(Input material)
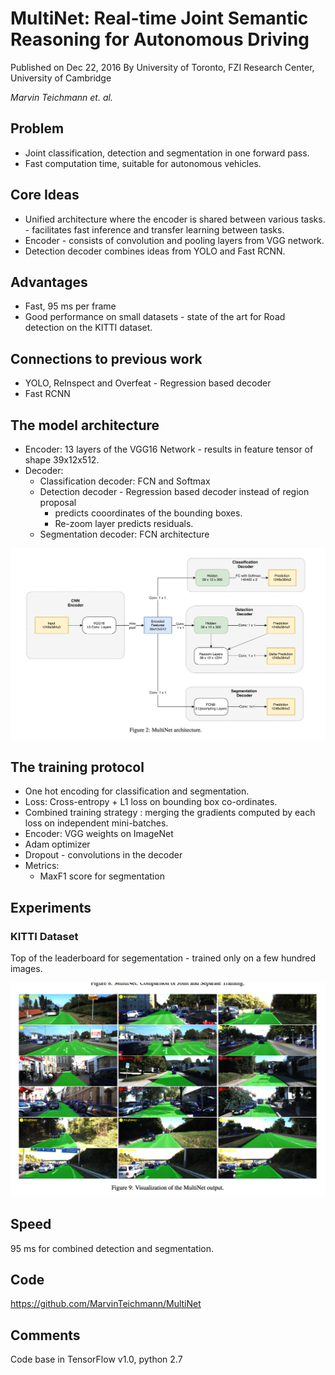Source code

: # MultiNet: Real-time Joint Semantic Reasoning for Autonomous Driving

Published on Dec 22, 2016
By University of Toronto, FZI Research Center, University of Cambridge

*Marvin Teichmann et. al.*

## Problem 
* Joint classification, detection and segmentation in one forward pass.
* Fast computation time, suitable for autonomous vehicles.

## Core Ideas
* Unified architecture where the encoder is shared between various tasks. - facilitates fast inference and transfer learning between tasks.
* Encoder - consists of convolution and pooling layers from VGG network.
* Detection decoder combines ideas from YOLO and Fast RCNN.

## Advantages
* Fast, 95 ms per frame 
* Good performance on small datasets - state of the art for Road detection on the KITTI dataset.

## Connections to previous work
* YOLO, ReInspect and Overfeat - Regression based decoder
* Fast RCNN

## The model architecture
* Encoder: 
  13 layers of the VGG16 Network - results in feature tensor of shape 39x12x512.
* Decoder:
  * Classification decoder: FCN and Softmax
  * Detection decoder - Regression based decoder instead of region proposal
    - predicts cooordinates of the bounding boxes.
    - Re-zoom layer predicts residuals.
  * Segmentation decoder: FCN architecture

![](multiNet.png?raw=true)

## The training protocol
* One hot encoding for classification and segmentation.
* Loss: Cross-entropy + L1 loss on bounding box co-ordinates.
* Combined training strategy : merging the gradients computed by each loss on independent mini-batches.
* Encoder: VGG weights on ImageNet
* Adam optimizer
* Dropout - convolutions in the decoder
* Metrics:
  - MaxF1 score for segmentation
  

## Experiments
### KITTI Dataset
Top of the leaderboard for segementation - trained only on a few hundred images.

![](multinet-results.png?raw=true)

## Speed
95 ms for combined detection and segmentation.

## Code
https://github.com/MarvinTeichmann/MultiNet

## Comments
Code base in TensorFlow v1.0, python 2.7




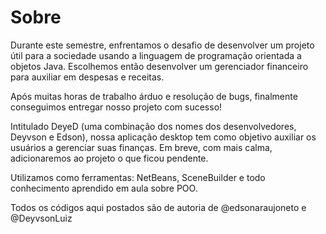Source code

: # Sobre

Durante este semestre, enfrentamos o desafio de desenvolver um projeto útil para a sociedade usando a linguagem de programação orientada a objetos Java. Escolhemos então desenvolver um gerenciador financeiro para auxiliar em despesas e receitas.

Após muitas horas de trabalho árduo e resolução de bugs, finalmente conseguimos entregar nosso projeto com sucesso!

Intitulado DeyeD (uma combinação dos nomes dos desenvolvedores, Deyvson e Edson), nossa aplicação desktop tem como objetivo auxiliar os usuários a gerenciar suas finanças. Em breve, com mais calma, adicionaremos ao projeto o que ficou pendente.

Utilizamos como ferramentas: NetBeans, SceneBuilder e todo conhecimento aprendido em aula sobre POO. <br>

Todos os códigos aqui postados são de autoria de @edsonaraujoneto e @DeyvsonLuiz
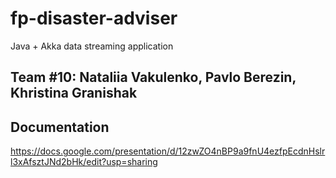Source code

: # fp-disaster-adviser
Java + Akka data streaming application

## Team #10: Nataliia Vakulenko, Pavlo Berezin, Khristina Granishak

## Documentation 
https://docs.google.com/presentation/d/12zwZO4nBP9a9fnU4ezfpEcdnHslrl3xAfsztJNd2bHk/edit?usp=sharing
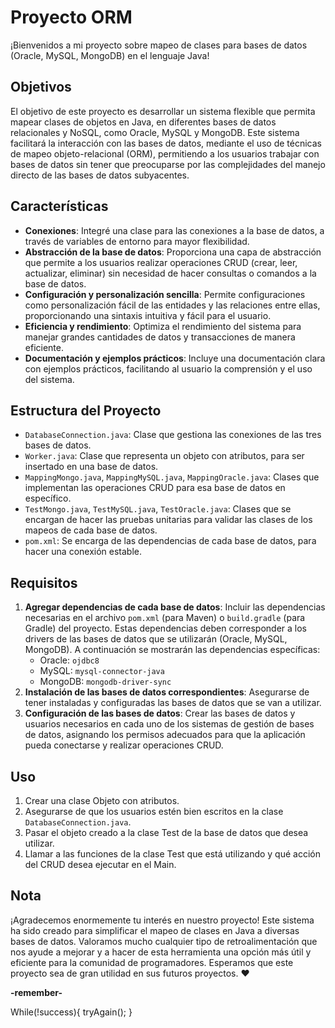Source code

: # Proyecto ORM

¡Bienvenidos a mi proyecto sobre mapeo de clases para bases de datos (Oracle, MySQL, MongoDB) en el lenguaje Java!

## Objetivos

El objetivo de este proyecto es desarrollar un sistema flexible que permita mapear clases de objetos en Java, en diferentes bases de datos relacionales y NoSQL, como Oracle, MySQL y MongoDB. Este sistema facilitará la interacción con las bases de datos, mediante el uso de técnicas de mapeo objeto-relacional (ORM), permitiendo a los usuarios trabajar con bases de datos sin tener que preocuparse por las complejidades del manejo directo de las bases de datos subyacentes.

## Características

- **Conexiones**: Integré una clase para las conexiones a la base de datos, a través de variables de entorno para mayor flexibilidad.
- **Abstracción de la base de datos**: Proporciona una capa de abstracción que permite a los usuarios realizar operaciones CRUD (crear, leer, actualizar, eliminar) sin necesidad de hacer consultas o comandos a la base de datos.
- **Configuración y personalización sencilla**: Permite configuraciones como personalización fácil de las entidades y las relaciones entre ellas, proporcionando una sintaxis intuitiva y fácil para el usuario.
- **Eficiencia y rendimiento**: Optimiza el rendimiento del sistema para manejar grandes cantidades de datos y transacciones de manera eficiente.
- **Documentación y ejemplos prácticos**: Incluye una documentación clara con ejemplos prácticos, facilitando al usuario la comprensión y el uso del sistema.

## Estructura del Proyecto

- `DatabaseConnection.java`: Clase que gestiona las conexiones de las tres bases de datos.
- `Worker.java`: Clase que representa un objeto con atributos, para ser insertado en una base de datos.
- `MappingMongo.java`, `MappingMySQL.java`, `MappingOracle.java`: Clases que implementan las operaciones CRUD para esa base de datos en específico.
- `TestMongo.java`, `TestMySQL.java`, `TestOracle.java`: Clases que se encargan de hacer las pruebas unitarias para validar las clases de los mapeos de cada base de datos.
- `pom.xml`: Se encarga de las dependencias de cada base de datos, para hacer una conexión estable.

## Requisitos

1. **Agregar dependencias de cada base de datos**: Incluir las dependencias necesarias en el archivo `pom.xml` (para Maven) o `build.gradle` (para Gradle) del proyecto. Estas dependencias deben corresponder a los drivers de las bases de datos que se utilizarán (Oracle, MySQL, MongoDB). A continuación se mostrarán las dependencias específicas:
    - Oracle: `ojdbc8`
    - MySQL: `mysql-connector-java`
    - MongoDB: `mongodb-driver-sync`
2. **Instalación de las bases de datos correspondientes**: Asegurarse de tener instaladas y configuradas las bases de datos que se van a utilizar.
3. **Configuración de las bases de datos**: Crear las bases de datos y usuarios necesarios en cada uno de los sistemas de gestión de bases de datos, asignando los permisos adecuados para que la aplicación pueda conectarse y realizar operaciones CRUD.

## Uso

1. Crear una clase Objeto con atributos.
2. Asegurarse de que los usuarios estén bien escritos en la clase `DatabaseConnection.java`.
3. Pasar el objeto creado a la clase Test de la base de datos que desea utilizar.
4. Llamar a las funciones de la clase Test que está utilizando y qué acción del CRUD desea ejecutar en el Main.

## Nota

¡Agradecemos enormemente tu interés en nuestro proyecto! Este sistema ha sido creado para simplificar el mapeo de clases en Java a diversas bases de datos. Valoramos mucho cualquier tipo de retroalimentación que nos ayude a mejorar y a hacer de esta herramienta una opción más útil y eficiente para la comunidad de programadores. Esperamos que este proyecto sea de gran utilidad en sus futuros proyectos. ❤️

**-remember-**


While(!success){
  tryAgain();
}

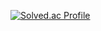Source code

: 

[![Solved.ac Profile](http://mazassumnida.wtf/api/v2/generate_badge?boj=gkahsdl)](https://solved.ac/gkahsdl/)


<!--


**Hayun218/Hayun218** is a ✨ _special_ ✨ repository because its `README.md` (this file) appears on your GitHub profile.

Here are some ideas to get you started:


- 🌱 I’m currently learning ...
- 🔭 I’m currently working on SwiftUI
- 👯 I’m looking to collaborate on ...
- 🤔 I’m looking for help with ...
- 💬 Ask me about ...
- 📫 How to reach me: ...
- 😄 Pronouns: ...
- ⚡ Fun fact: ...
-->
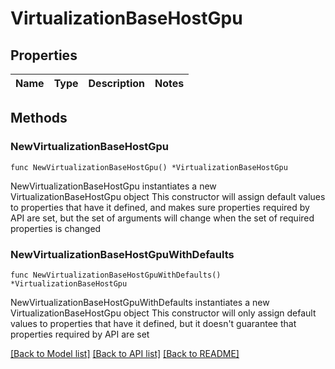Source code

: # VirtualizationBaseHostGpu

## Properties

Name | Type | Description | Notes
------------ | ------------- | ------------- | -------------

## Methods

### NewVirtualizationBaseHostGpu

`func NewVirtualizationBaseHostGpu() *VirtualizationBaseHostGpu`

NewVirtualizationBaseHostGpu instantiates a new VirtualizationBaseHostGpu object
This constructor will assign default values to properties that have it defined,
and makes sure properties required by API are set, but the set of arguments
will change when the set of required properties is changed

### NewVirtualizationBaseHostGpuWithDefaults

`func NewVirtualizationBaseHostGpuWithDefaults() *VirtualizationBaseHostGpu`

NewVirtualizationBaseHostGpuWithDefaults instantiates a new VirtualizationBaseHostGpu object
This constructor will only assign default values to properties that have it defined,
but it doesn't guarantee that properties required by API are set


[[Back to Model list]](../README.md#documentation-for-models) [[Back to API list]](../README.md#documentation-for-api-endpoints) [[Back to README]](../README.md)


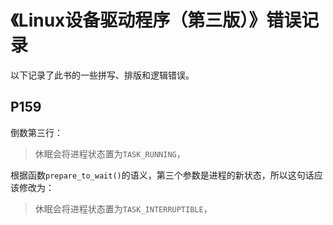 # 《Linux设备驱动程序（第三版）》错误记录

以下记录了此书的一些拼写、排版和逻辑错误。

## P159

倒数第三行：
> 休眠会将进程状态置为`TASK_RUNNING`，

根据函数`prepare_to_wait()`的语义，第三个参数是进程的新状态，所以这句话应该修改为：
> 休眠会将进程状态置为`TASK_INTERRUPTIBLE`，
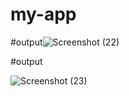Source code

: # my-app

#output![Screenshot (22)](https://github.com/Ktewari65/ExpenseTracker/assets/115218006/c0e78c99-381c-41aa-aaeb-d2935e00d6bb)

#output

![Screenshot (23)](https://github.com/Ktewari65/ExpenseTracker/assets/115218006/f212ecc0-b6bc-4c2d-9cc0-7b6478780ab2)

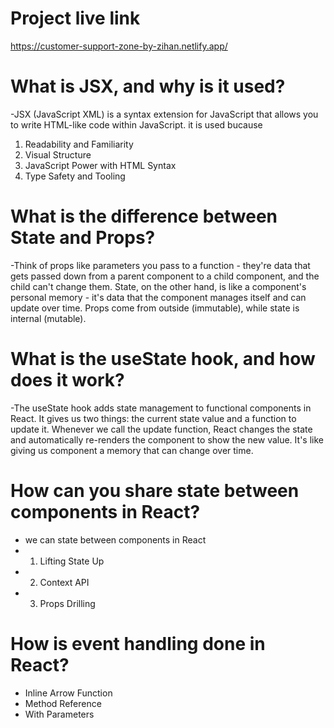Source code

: # Project live link

https://customer-support-zone-by-zihan.netlify.app/


# What is JSX, and why is it used?

-JSX (JavaScript XML) is a syntax extension for JavaScript that allows you to write HTML-like code within JavaScript.
it is used bucause
1. Readability and Familiarity
2. Visual Structure
3.  JavaScript Power with HTML Syntax
4.  Type Safety and Tooling
   

# What is the difference between State and Props?
-Think of props like parameters you pass to a function - they're data that gets passed down from a parent component to a child component, and the child can't change them. State, on the other hand, is like a component's personal memory - it's data that the component manages itself and can update over time. Props come from outside (immutable), while state is internal (mutable).

# What is the useState hook, and how does it work?

-The useState hook adds state management to functional components in React. It gives us two things: the current state value and a function to update it. Whenever we call the update function, React changes the state and automatically re-renders the component to show the new value. It's like giving us component a memory that can change over time.

# How can you share state between components in React?

- we can state between components in React
- 1. Lifting State Up
- 2. Context API
- 3. Props Drilling


# How is event handling done in React?

- Inline Arrow Function
- Method Reference
- With Parameters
(End Input material)
Requirement.
Among the lines above, return those that contain the string "como".

Task solution.
Intitulado DeyeD (uma combinação dos nomes dos desenvolvedores, Deyvson e Edson), nossa aplicação desktop tem como objetivo auxiliar os usuários a gerenciar suas finanças. Em breve, com mais calma, adicionaremos ao projeto o que ficou pendente.
Utilizamos como ferramentas: NetBeans, SceneBuilder e todo conhecimento aprendido em aula sobre POO. <br>
El objetivo de este proyecto es desarrollar un sistema flexible que permita mapear clases de objetos en Java, en diferentes bases de datos relacionales y NoSQL, como Oracle, MySQL y MongoDB. Este sistema facilitará la interacción con las bases de datos, mediante el uso de técnicas de mapeo objeto-relacional (ORM), permitiendo a los usuarios trabajar con bases de datos sin tener que preocuparse por las complejidades del manejo directo de las bases de datos subyacentes.
- **Configuración y personalización sencilla**: Permite configuraciones como personalización fácil de las entidades y las relaciones entre ellas, proporcionando una sintaxis intuitiva y fácil para el usuario.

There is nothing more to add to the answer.